September 2014. I am walking down a narrow-ish pavement, dimly lit by old style street lamps. It is a quiet street devoid of any motor traffic. It is pleasantly warm despite the time of day. In the distance I can see a figure dressed in dark clothes approaching. Judging by the stature and clothing, I conclude that the person is male, about my height and build. He moves quietly towards me.
As we pass each other, we are both bathed momentarily in the lamplight from above. I can clearly see all his features in detail as he briefly glances in my direction, smiles in a non-committal manner at me, and continues past.
The most notable feature is that the man’s face is lopsided, with one ear completely mis-located, compared to the eyes/nose grid. He has busy eyebrows and the lamp-light is strong enough for me to be able to classify them as ‘grey.’ As is the thinning hair with receding hairline, and overgrown sideburns. Quite obviously, a creature dating back quite a number of decades.
I have this nagging feeling. Where Have I seen this person before? He certainly didn’t resemble any of my workmates, no-one that I have met in New Zealand, yet I have this strange feeling that I have met him. Or was it in a previous life? All this uncertainty takes a few mere milli-seconds.
I decide: Call the guy back, and go and ask him who he is and where do I know him from? It’s now or never. He who hesitates is lost, I tell myself.
I turn around. The pavement is clear for at least 50 metres behind me. I can see clearly and there are no exits, yet the guy has disappeared into thin air, it would seem. He has gone!
* * * * *
Sometime in 1953: Picture a barber shop chair with a wooden plank across the arm-rests, with a skinny wee young lad sitting high in that timber saddle, covered in a white cloak. On the floor around the huge base of the chair, lies piles of furry blonde hair. The barber wearing a white coat turns to the lad’s mother, who is standing guard next to him.
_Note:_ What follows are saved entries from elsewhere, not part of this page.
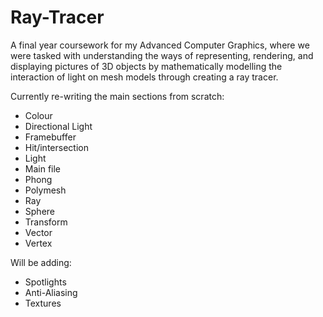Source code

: # Ray-Tracer
A final year coursework for my Advanced Computer Graphics, where we were tasked with understanding the ways of representing, rendering, and displaying pictures of 3D objects 
by mathematically modelling the interaction of light on mesh models through creating a ray tracer.

Currently re-writing the main sections from scratch:
- Colour
- Directional Light
- Framebuffer
- Hit/intersection 
- Light
- Main file
- Phong
- Polymesh
- Ray
- Sphere
- Transform
- Vector
- Vertex

Will be adding:
- Spotlights
- Anti-Aliasing
- Textures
“Is that Ok? You see I have to cut this side a bit shorter than that one, so that his head doesn’t look too unbalanced.”
Both the barber and the mother appear to be oblivious that the lad can hear their conversation, and at six years of age going on seven, has no problem in understanding what is being said. The barber could just as well have cut off one of the kid’s ears with his razor, why not?
“I’ve never seen a kid with such a skew head. Did you squash him like that, or did he just… fall?”
* * * * *
I have it in good authority that the kid did not change his name to Harrison Ford, either.
Footnote:
This post is based on true events, and the guy under the lamp-post has still to be traced… if indeed he even exists… And, yes, Harrison Ford does wear a stud in his left ear-lobe, but, no, he definitely wasn’t the mystery pedestrian.